As the term suggests, consent agendas are generally used when the board has several items for consideration to which all board members are likely to consent. This often includes routine matters such as approval of the board minutes from the last meeting, receipt of the most recent financial reports, receipt of staff operational reports, and receipt of committee reports.
For organizations that operate under special government regulations requiring the board to approve specific items that may have been delegated to your staff, approval of a summary report on these items can also be put on a consent agenda. For example, government departments of education often require that the school board approve all hirings in the district, even if it’s the superintendent and school principals that actually do the interviewing and selection. The superintendent can provide a list of ‘recommended’ new hires in the board’s pre-meeting package and board approval can become part of the consent agenda.
The joy of consent agendas is that all of these items, maybe 5, 10, or 15 items, can be voted on at once. This does require that board members get background information ahead of time so that board members are truly informed before voting. At the board meeting, Bill can say “I move acceptance of the consent agenda items”; Mary says “I second”; the chair asks if there is any discussion, and if none, the vote is taken. When this motion quickly passes, the board goes on to agenda items that really require their time. Often a handful or long list of agenda items can be been handled in less than a minute.

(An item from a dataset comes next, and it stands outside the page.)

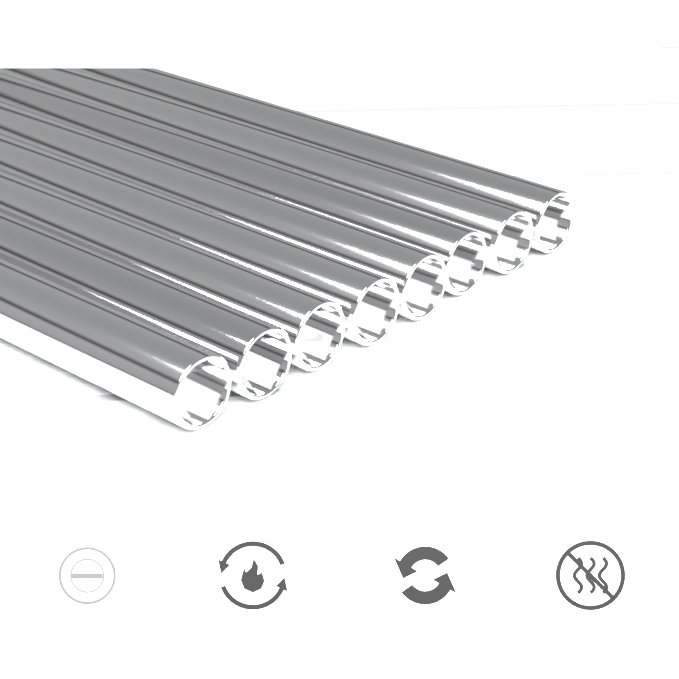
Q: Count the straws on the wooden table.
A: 8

I know that some of you have already discarded this consent agenda concept because you think there are bound to be things in some of these reports that will require discussion. It’s okay; there’s a simple way to have your concerns addressed. If there are items on the consent agenda that you believe need some board time, when the Chair asks for discussion on the consent agenda motion you move an amendment to take those specific items off the consent agenda and make them separate agenda items. As you proceed through the revised agenda there will be opportunities for the necessary clarification and discussion.
Have you ever experienced taking 20 or 30 minutes to get through the financial report even though there were no real concerns? Or an exciting achievement was mentioned in a community relations committee report that the committee members just wanted the board to know about, yet it ate up 15 minutes of precious time.
With a few such agenda items, you have discussed relatively innocuous things and the two hours you had allocated for the board meeting are gone. That’s where there’s joy in consent agendas. As long as the pre-meeting reports don’t cause the board members concern, the long list of fairly standard things can be handled in a minute, which leaves the rest of the board meeting for meaningful discussion on unresolved issues that will materially affect the organization’s future. I encourage you to use a consent agenda for your next board meeting. It will be a wonderful tool in your pathway to governance excellence.